▸ **EXERCISE REQUIREMENTS**
Leaving the pictures aside, transcribe every line below exactly.

▸ **AVAILABLE DATA**
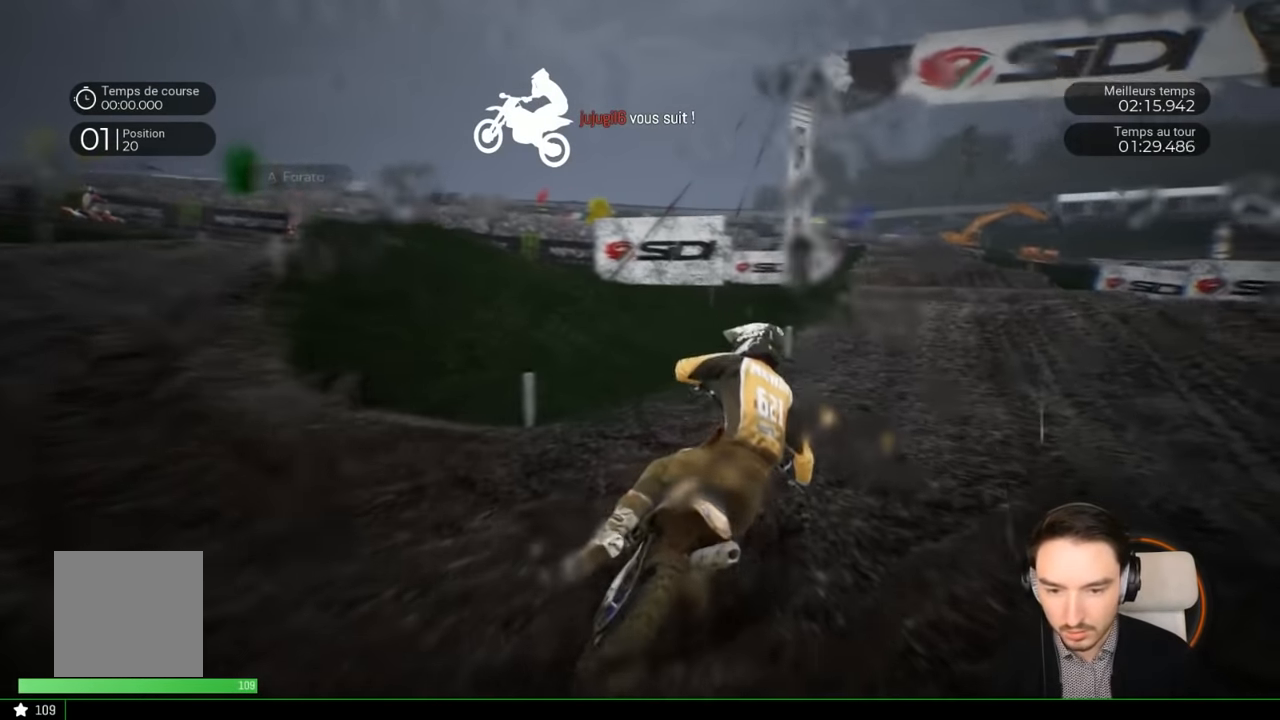
{"buttons": ["R2"], "left_stick": "left", "right_stick": "center", "events": [[183, "left_stick", "left"], [400, "left_stick", "center"], [483, "left_stick", "left"]]}
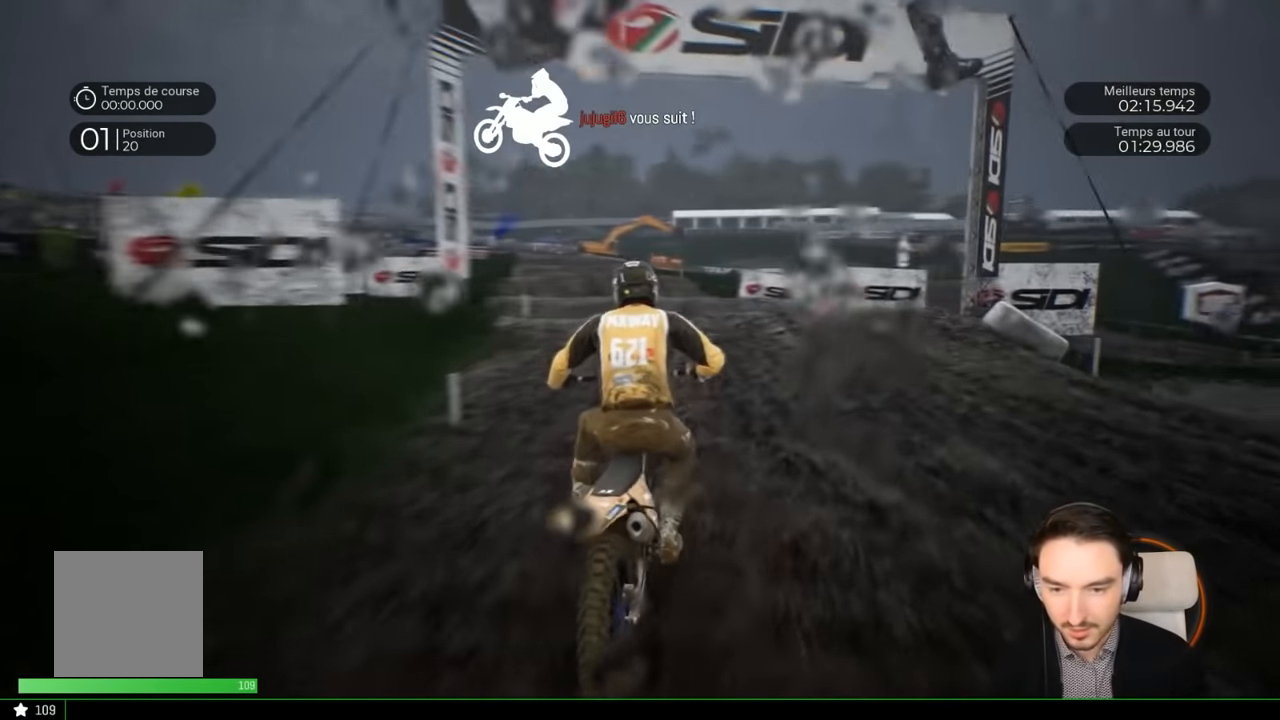
{"buttons": ["R2"], "left_stick": "down-left", "right_stick": "down", "events": [[283, "left_stick", "center"], [400, "right_stick", "down"], [450, "left_stick", "down-left"]]}
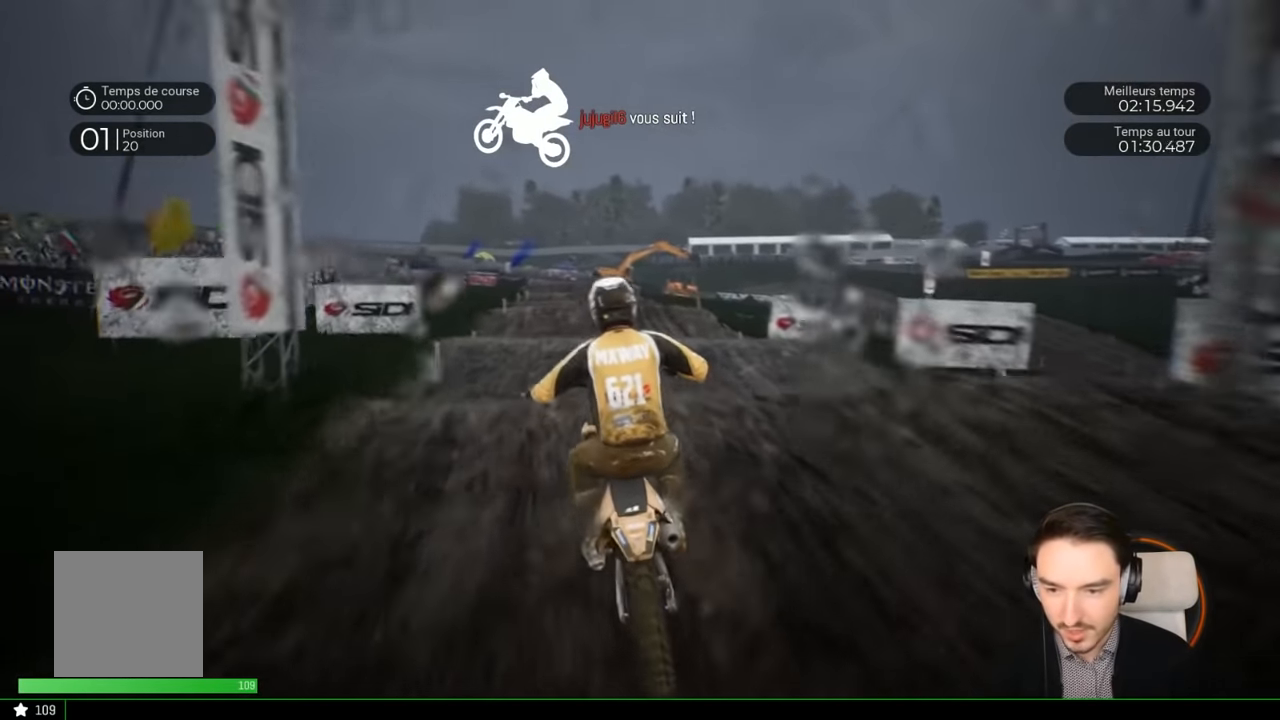
{"buttons": ["R2"], "left_stick": "up", "right_stick": "up", "events": [[67, "left_stick", "center"], [200, "right_stick", "center"], [283, "left_stick", "up"], [283, "right_stick", "up"]]}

▸ **FINISHED EXERCISE**
{"buttons": ["R2"], "left_stick": "left", "right_stick": "center", "events": [[183, "left_stick", "left"], [400, "left_stick", "center"], [483, "left_stick", "left"]]}
{"buttons": ["R2"], "left_stick": "down-left", "right_stick": "down", "events": [[283, "left_stick", "center"], [400, "right_stick", "down"], [450, "left_stick", "down-left"]]}
{"buttons": ["R2"], "left_stick": "up", "right_stick": "up", "events": [[67, "left_stick", "center"], [200, "right_stick", "center"], [283, "left_stick", "up"], [283, "right_stick", "up"]]}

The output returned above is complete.